Nessuno si sogna di dire che quanto sta succedendo è la dimostrazione lampante del fatto che il mercato dei Cds, come molti altri settori dei derivati, non solo è inefficiente, opaco e al di fuori di ogni controllo, ma soprattutto che è la dimostrazione di come le soluzioni della crisi dipendano sempre più non da considerazioni reali sull’economia dei Paesi e sulla loro capacità effettiva di sopportare i costi dell’aggiustamento, ma dalle esigenze del mondo della finanza.

Tutte queste considerazioni non fanno parte della real politik che guida le scelte del Fondo monetario e delle istituzioni europee nei confronti della Grecia. Spetta a Papademos che – guarda caso – fino a ieri sedeva nel consiglio direttivo della Bce, assicurare il consenso interno. Ma come dimostrano le cronache di questi giorni, non è detto che questa nuova tornata di sacrifici, ammesso che ottenga i voti in Parlamento, venga accettata da una popolazione sempre più esasperata.

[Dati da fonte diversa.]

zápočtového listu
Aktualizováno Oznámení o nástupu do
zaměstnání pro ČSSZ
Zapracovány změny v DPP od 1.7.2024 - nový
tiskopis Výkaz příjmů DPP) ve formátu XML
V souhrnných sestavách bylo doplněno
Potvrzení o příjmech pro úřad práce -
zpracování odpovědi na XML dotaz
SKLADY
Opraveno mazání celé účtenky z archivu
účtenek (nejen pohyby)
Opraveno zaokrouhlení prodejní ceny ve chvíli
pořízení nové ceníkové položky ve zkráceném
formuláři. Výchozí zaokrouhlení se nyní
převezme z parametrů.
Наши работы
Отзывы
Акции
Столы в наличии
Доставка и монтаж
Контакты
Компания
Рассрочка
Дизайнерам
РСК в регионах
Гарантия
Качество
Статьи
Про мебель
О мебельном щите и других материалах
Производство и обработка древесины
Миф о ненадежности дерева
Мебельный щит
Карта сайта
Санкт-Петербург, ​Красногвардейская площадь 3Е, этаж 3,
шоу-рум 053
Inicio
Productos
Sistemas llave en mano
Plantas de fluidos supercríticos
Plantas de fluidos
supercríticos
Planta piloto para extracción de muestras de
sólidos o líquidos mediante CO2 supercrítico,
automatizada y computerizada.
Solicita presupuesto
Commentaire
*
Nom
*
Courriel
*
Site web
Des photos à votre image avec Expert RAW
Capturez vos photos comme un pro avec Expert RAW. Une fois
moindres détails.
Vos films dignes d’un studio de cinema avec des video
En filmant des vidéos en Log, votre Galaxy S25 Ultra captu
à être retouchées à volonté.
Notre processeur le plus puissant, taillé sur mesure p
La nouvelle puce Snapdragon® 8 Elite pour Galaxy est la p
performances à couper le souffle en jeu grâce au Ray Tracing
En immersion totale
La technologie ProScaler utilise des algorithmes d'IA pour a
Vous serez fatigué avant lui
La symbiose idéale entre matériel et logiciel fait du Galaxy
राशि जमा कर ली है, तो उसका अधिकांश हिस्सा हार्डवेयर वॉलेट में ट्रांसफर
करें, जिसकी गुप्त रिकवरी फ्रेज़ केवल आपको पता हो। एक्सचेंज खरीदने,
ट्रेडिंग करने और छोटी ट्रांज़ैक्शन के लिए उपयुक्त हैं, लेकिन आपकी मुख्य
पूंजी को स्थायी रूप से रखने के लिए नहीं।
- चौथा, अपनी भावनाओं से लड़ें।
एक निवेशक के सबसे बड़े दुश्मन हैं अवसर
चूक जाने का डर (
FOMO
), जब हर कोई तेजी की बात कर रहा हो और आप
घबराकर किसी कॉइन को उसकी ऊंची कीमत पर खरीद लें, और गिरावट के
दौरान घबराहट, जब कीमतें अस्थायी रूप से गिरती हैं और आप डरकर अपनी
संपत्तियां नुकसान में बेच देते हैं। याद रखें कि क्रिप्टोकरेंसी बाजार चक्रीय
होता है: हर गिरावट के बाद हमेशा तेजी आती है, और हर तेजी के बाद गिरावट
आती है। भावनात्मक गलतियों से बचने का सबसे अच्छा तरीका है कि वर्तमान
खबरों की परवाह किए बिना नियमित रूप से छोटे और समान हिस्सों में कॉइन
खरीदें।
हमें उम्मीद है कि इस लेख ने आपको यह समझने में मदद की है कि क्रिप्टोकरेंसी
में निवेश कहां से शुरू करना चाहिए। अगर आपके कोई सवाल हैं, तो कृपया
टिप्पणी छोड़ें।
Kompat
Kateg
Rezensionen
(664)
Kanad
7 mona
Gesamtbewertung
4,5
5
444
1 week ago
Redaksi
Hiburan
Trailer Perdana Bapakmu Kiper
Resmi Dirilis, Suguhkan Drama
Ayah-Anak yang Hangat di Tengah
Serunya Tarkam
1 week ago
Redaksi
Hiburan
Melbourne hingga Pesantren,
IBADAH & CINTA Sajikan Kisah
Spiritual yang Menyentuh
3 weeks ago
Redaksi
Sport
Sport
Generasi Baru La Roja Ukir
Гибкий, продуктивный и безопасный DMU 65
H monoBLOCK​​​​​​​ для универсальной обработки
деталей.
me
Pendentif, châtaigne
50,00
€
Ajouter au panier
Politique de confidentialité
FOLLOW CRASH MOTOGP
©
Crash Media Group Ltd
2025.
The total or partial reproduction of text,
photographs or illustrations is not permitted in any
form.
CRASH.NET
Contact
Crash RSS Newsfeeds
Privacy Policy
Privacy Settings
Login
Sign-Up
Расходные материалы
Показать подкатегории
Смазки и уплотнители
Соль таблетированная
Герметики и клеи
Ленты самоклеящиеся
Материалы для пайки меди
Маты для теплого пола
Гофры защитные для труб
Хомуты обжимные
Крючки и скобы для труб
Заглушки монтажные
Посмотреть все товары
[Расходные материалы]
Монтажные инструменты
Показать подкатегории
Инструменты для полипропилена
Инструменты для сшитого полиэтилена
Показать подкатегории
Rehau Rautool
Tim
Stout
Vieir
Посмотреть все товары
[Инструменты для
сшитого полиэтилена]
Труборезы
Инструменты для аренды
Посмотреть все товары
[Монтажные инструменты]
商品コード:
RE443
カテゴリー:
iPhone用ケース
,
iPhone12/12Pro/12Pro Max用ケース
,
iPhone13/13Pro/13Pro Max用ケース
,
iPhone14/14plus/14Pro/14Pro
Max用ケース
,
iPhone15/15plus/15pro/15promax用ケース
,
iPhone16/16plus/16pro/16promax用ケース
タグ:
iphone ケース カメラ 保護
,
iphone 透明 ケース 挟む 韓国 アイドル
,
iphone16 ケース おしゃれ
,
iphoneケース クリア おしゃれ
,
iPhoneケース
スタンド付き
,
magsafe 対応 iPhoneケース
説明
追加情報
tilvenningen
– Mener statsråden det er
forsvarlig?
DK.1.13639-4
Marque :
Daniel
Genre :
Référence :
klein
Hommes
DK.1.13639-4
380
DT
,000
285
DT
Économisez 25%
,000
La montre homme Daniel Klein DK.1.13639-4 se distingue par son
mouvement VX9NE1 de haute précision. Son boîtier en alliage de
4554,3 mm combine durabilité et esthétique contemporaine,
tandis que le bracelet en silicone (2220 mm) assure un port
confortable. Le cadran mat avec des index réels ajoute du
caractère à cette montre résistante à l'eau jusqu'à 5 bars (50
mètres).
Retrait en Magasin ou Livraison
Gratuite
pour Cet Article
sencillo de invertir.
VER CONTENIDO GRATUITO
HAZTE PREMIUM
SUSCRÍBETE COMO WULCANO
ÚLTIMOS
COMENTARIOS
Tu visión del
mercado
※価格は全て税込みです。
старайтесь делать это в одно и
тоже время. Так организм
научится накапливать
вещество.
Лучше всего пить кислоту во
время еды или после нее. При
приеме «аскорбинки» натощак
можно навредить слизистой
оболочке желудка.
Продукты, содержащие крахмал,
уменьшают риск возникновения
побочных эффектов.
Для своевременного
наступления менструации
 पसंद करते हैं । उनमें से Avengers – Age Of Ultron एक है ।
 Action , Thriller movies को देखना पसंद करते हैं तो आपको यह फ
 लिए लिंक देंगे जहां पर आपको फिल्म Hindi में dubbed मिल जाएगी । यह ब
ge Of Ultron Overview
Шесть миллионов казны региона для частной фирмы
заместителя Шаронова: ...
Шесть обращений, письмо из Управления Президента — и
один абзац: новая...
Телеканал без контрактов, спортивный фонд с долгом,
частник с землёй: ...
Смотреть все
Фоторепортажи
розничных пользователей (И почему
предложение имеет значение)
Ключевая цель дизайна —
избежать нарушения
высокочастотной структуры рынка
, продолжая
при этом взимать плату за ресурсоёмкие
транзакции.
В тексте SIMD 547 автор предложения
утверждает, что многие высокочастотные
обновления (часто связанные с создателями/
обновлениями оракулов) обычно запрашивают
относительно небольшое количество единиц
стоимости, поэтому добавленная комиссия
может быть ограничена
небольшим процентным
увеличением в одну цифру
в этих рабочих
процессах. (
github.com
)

Se così fosse, si apriranno due scenari molto inquietanti, che sono stati finora accuratamente nascosti sotto il tappeto. O un default conclamato che coinvolga tutti i creditori e non solo quelli privati, oppure una soluzione ancora più traumatica che associ il default all’uscita della Grecia dall’euro e forse anche dall’Unione europea. Scenari apocalittici, ma che diventeranno di drammatica attualità nei prossimi giorni.